MANILA, Philippines — The government’s Inter-Agency Council Against Trafficking (IACAT) on Tuesday confirmed a senator’s claim that legitimate Philippine Offshore Gaming Operators (Pogos) provide a “legal cover” to scam hubs.
Presiding over the hearing of the Senate committee on women, Senator Risa Hontiveros asserted that “scam hubs hide under the licenses of Pogos.”
Justice Undersecretary Nicholas Felix Ty of the IACAT confirmed this when he made a report to the committee looking into reported human trafficking and cyber fraud operations in the country.
“The establishment is usually registered as a legitimate Pogo business or a service provider for Pogos but is wholly or partly, partially involved in online cryptocurrency scamming,” Ty said.
According to him, workers are hired through online job postings—mostly on Facebook Telegram and Whatsapp.
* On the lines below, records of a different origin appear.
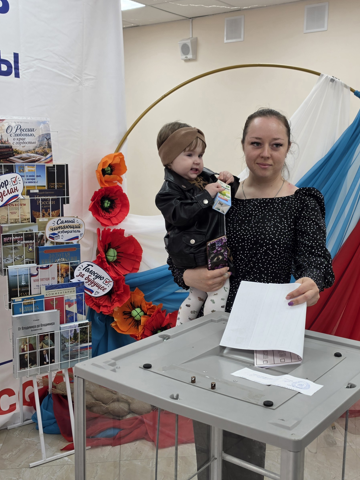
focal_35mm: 31
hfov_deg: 44.7
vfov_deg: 58.3
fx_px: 430
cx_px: 241
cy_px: 234
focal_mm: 6.5
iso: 50
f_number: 1.4
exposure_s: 1/182
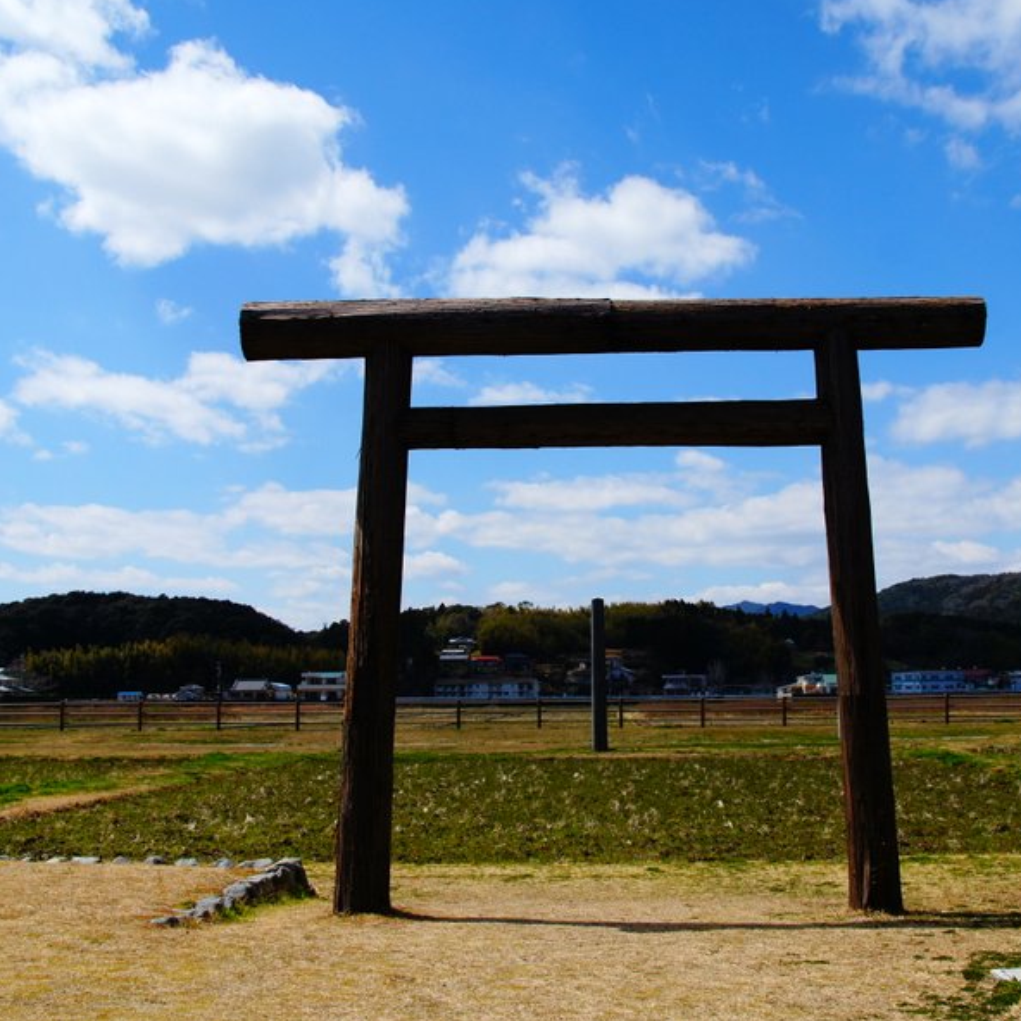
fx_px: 1356
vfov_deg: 41.3
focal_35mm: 41
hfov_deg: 41.2
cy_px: 510
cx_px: 581
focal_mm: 21
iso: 200
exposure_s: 1/1000
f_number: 8
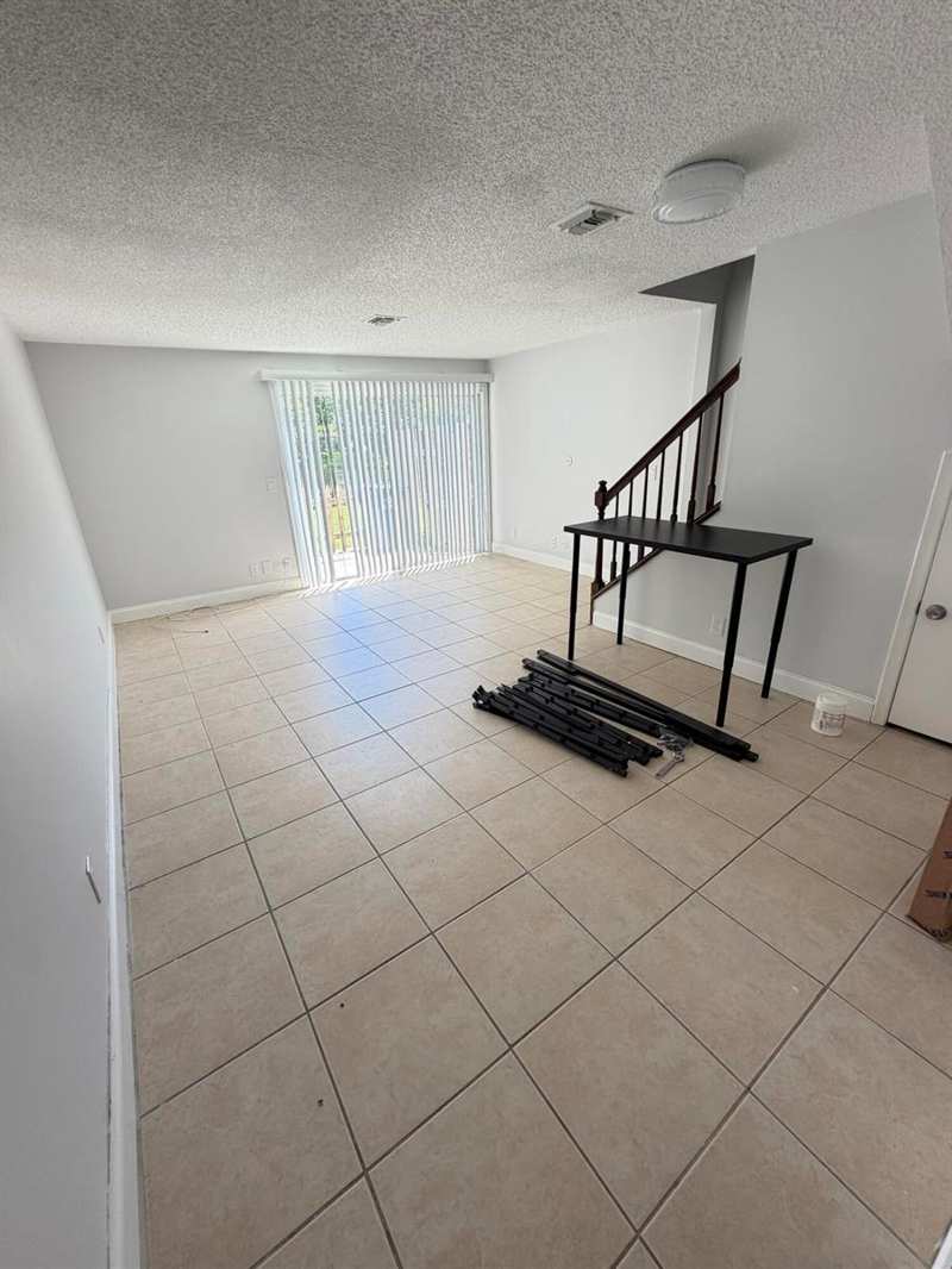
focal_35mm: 14
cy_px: 634
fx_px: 513
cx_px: 476
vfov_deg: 102.1
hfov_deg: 85.7
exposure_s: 1/121
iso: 80
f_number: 2.2
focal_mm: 2.22
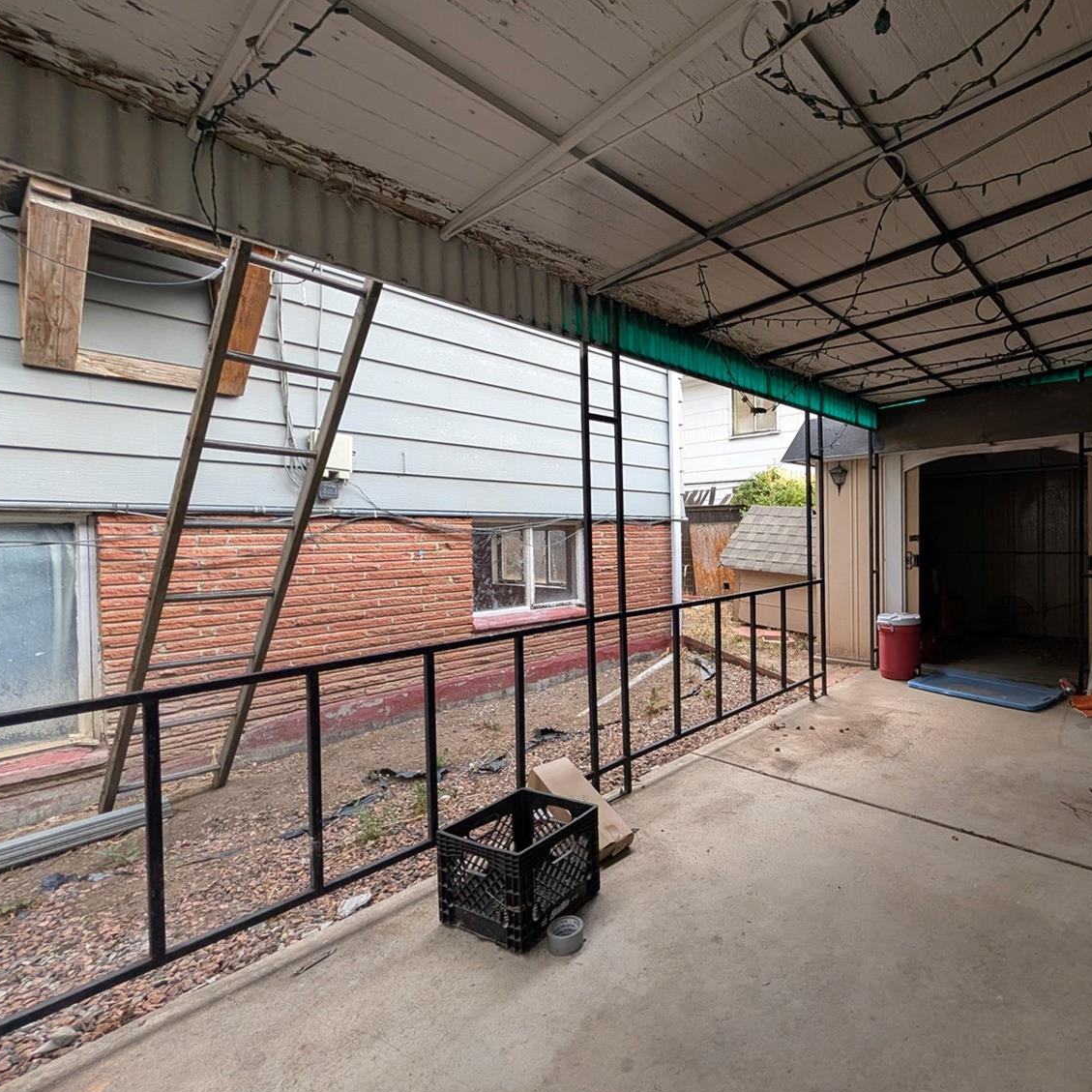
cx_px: 728
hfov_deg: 87.9
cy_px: 547
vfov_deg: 91.1
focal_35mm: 15
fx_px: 535
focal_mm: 2.02
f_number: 1.7
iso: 135
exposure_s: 1/370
They are recruited as call center agents with a promise of high salary and good working conditions, he also said.
“But it turns out they are forced to engage in criminal activities such as scamming,” Ty said.
Far from the traditional victims profiles, he said, trafficking victims are typically young (18 years old to 35 years old), tech savvy, multilingual, and educated.
“The modus operandi involves confiscation of the passports and the movements outside are restricted so these scam hubs typically they are in complexes that are walled with barbed wires that are subject to security,” the IACAT official also said.
Ty said the victims were also mostly males but they were ordered by their handlers “to pretend to be attractive women in a dating site and entice their clients to invest in fake cryptocurrency.”
Violators or workers wanting to leave would be locked in a “dark room” for days and would be given only one meal a day as earlier revealed by Hontiveros.
After Ty’s presentation, Hontiveros remarked, “You did confirm that legitimate Pogo license holders provide a legal cover or layer for these scam hubs and you have data supporting this right?”
But Ty said the IACAT does not have “collated data” of Pogos “suspected of engaging in human trafficking.”
“May be we can refer that to Pagcor (Philippine Amusement and Gaming Corporation,” he said.
Ty nevertheless identified Paranaque and Clark in Pampanga as “scam hub hotspots” in the country.